Our past meets our future in this place we call the present.
The words, I wrote a few years ago. They still rattle me every time I re-read them.
Well? Why wouldn’t they? The concept is enough to mess with anyone’s brain. Momentarily, at least.
We like to keep things in boxes. Neat. Logical. With labels to identify the contents.
Some of us are more interested in keeping things in boxes than others. I freely admit it.
“Go to the store with me, will you?”
The Lovely Lady stood at the door, notebook in hand and ready to buy groceries for the week. I, wise husband that I’ve become in nearly forty years of practice, quickly agreed. Cheerfully.
There is a hierarchy at the grocery store. It’s not complicated. She puts things in the cart and marks them off her list.
I push the cart. That’s it—just push the cart.
Oh, wait. There is one other thing I do.
I sort the items in the cart.
Don’t make that face!

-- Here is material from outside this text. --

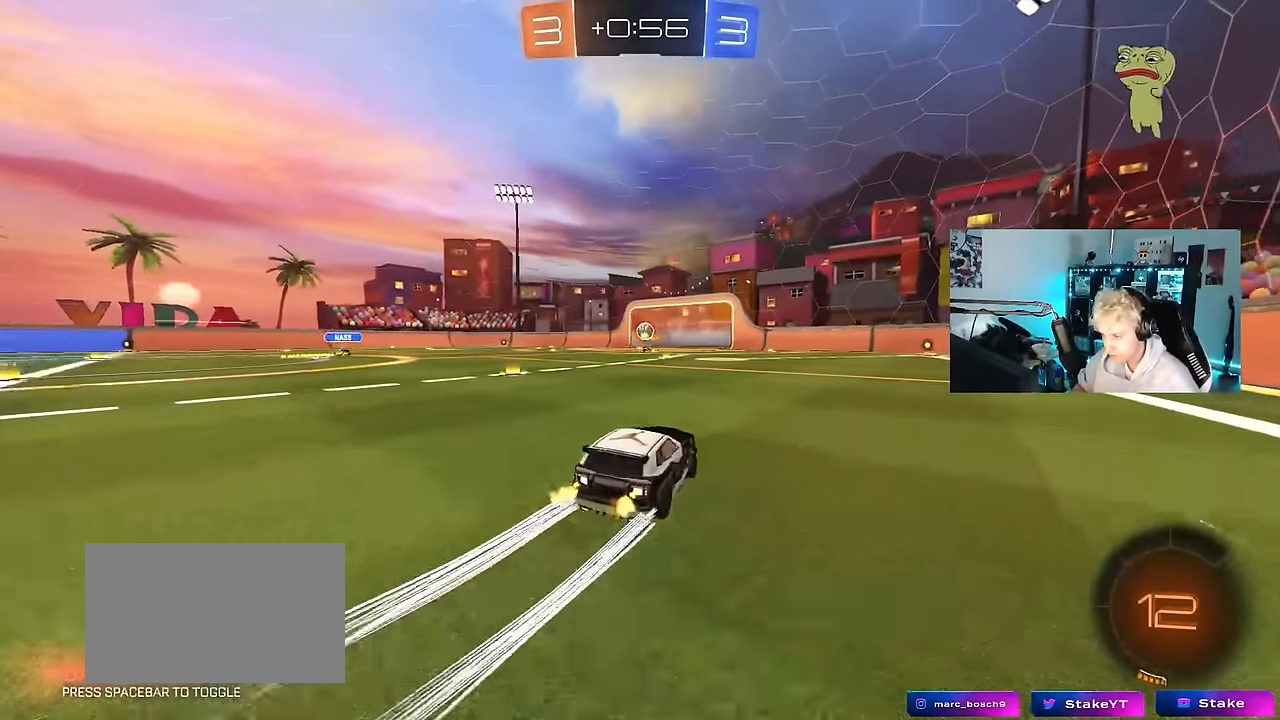
{"keys": ["a", "s", "shift"], "mouse": ["right"], "mouse_move": "still", "events": [[100, "a", "up"], [200, "d", "down"], [250, "mouse_right", "down"], [333, "a", "down"], [333, "d", "up"], [333, "mouse_right", "up"], [333, "shift", "down"], [383, "mouse_right", "down"], [433, "s", "down"], [433, "w", "up"]]}
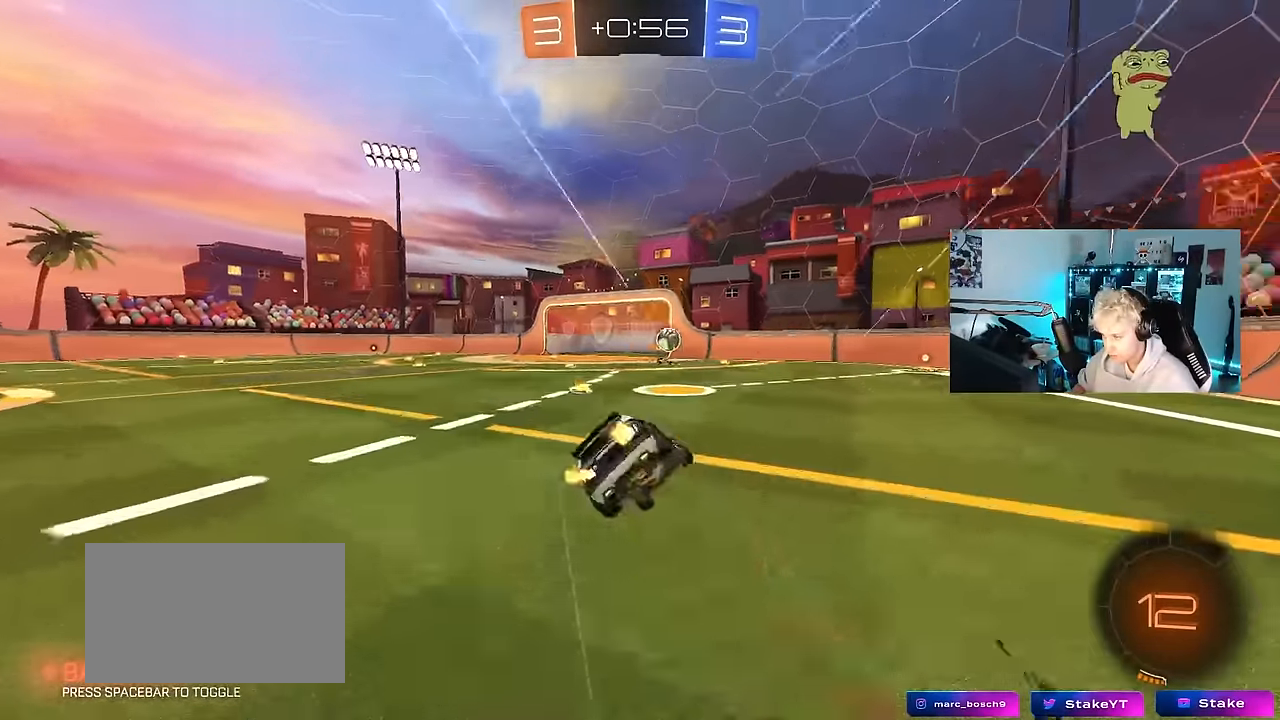
{"keys": ["a", "s", "shift"], "mouse": [], "mouse_move": "still", "events": [[33, "mouse_right", "up"], [316, "s", "up"], [450, "s", "down"]]}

You’re rolling your eyes too, aren’t you?
That’s just what she does when I start sorting. Well—it’s what she used to do when I started. She’s come to expect it now.
If there were boxes in the cart, I’d use them. There aren’t, so imaginary quadrants must suffice.
Fresh veggies go at the back of the cart, heaviest on the bottom (potatoes will smash bananas). The Lovely Lady wants to keep me around (for sorting things, I suppose) as long as possible, so there are more fresh veggies than anything else.
From there, logic rules. Canned goods go in one section, boxed in another. All the refrigerated items stay together. It keeps them colder; I’m sure it does.
Fragile items, such as chips (not nearly as many of these as there should be) and eggs, go in the flip down compartment that once served to corral our children.
It’s a good system. I like it.
The problem comes when we get to the checkout counter. I am careful—fanatical, some might say—about keeping the items in the same quadrants as they progress to the checker. What would they think of me if I sent the milk down the conveyor belt beside the flour?
And, now we come to it. The fly in the ointment, so to speak. The bee in my bonnet, if you will.
The checker, somehow oblivious—utterly—to my care and prudence, callously snatches each item from the belt, swiping it past the scanner and tosses it, willy-nilly, into the empty, waiting cart beside her station.
Boxes are jumbled at angles with cans. Potatoes smother celery and toilet paper. The milk, heavy enough to be placed on the bottom of the cart instead of tossed, is at the front of the conveyance while the meat is at the back, both warming much too fast for my overloaded sense of order.
Maybe we should move on. Shall we?
Our past meets our future in this place we call the present.
Past meets future in this place called the present. Share on X
I’m not obsessive-compulsive about everything in life. Still, I have, for many years, considered what I would like to see when I look back over my life on that last day. To that end, I have attempted to keep a semblance of order in how I have lived.
What was it Mr. Shakespeare said? What’s past is prologue was the phrase, I believe. The meaning is clear.
What we have done in the past leads us, without fail, into the future. The nano-second of the present, a mere blink of the eye, will forever affect what is to come.
My trip through the grocery is the past. Plans, all laid carefully, were executed flawlessly.
All it took was just seconds—an instant in which I lost control—and the present had altered the future catastrophically.
Hmmm. I think perhaps—for this example anyway—one could call that hyperbole.
Regardless, the point is clear enough, is it not?
There’s an old maxim, not quite in line with Scripture, but still it comes to mind. It says the road to hell is paved with good intentions.
I think, if the road to hell is paved with them, the road to heaven is, at least, littered with them.
We know what the road to heaven is paved with; it’s paved with the grace of our loving Savior.
It is specifically because of His great love for us that I want to be able to look back and know I have journeyed in a faithful way, leaving a clear record for those who walk the way after me.
But, in the most crucial moments, it all gets jumbled and messed up in a colossal manner.
My past is introduced to my future with moments I am ashamed of. Again and again.
Surrounded by that great cloud of witnesses (Hebrews 12:1), I’m chagrined. Mortified.
I’m a failure.
But then, I look into those faces, the witnesses I mean. For one or two who are named, there is no record of failure. The rest of them? Failures, every one!
Every one.
Failures who fell flat on their faces. Liars, con men, drunks, womanizers, bad parents, murderers even.
But, they got up (or were picked up). They took the next step. And the next one.
I can do that. I’m still breathing.
I think it’s time to be walking again.
That way. Following His lead.
The future is still waiting.
I can’t change the past.
The next moment will be the present.
Here it comes.
Ready?
Success is not final, failure is not fatal: it is the courage to continue that counts.
(Sir Winston Churchill ~ British Prime Minister ~ 1974-1965)
Therefore, since we are surrounded by such a huge crowd of witnesses to the life of faith, let us strip off every weight that slows us down, especially the sin that so easily trips us up. And let us run with endurance the race God has set before us.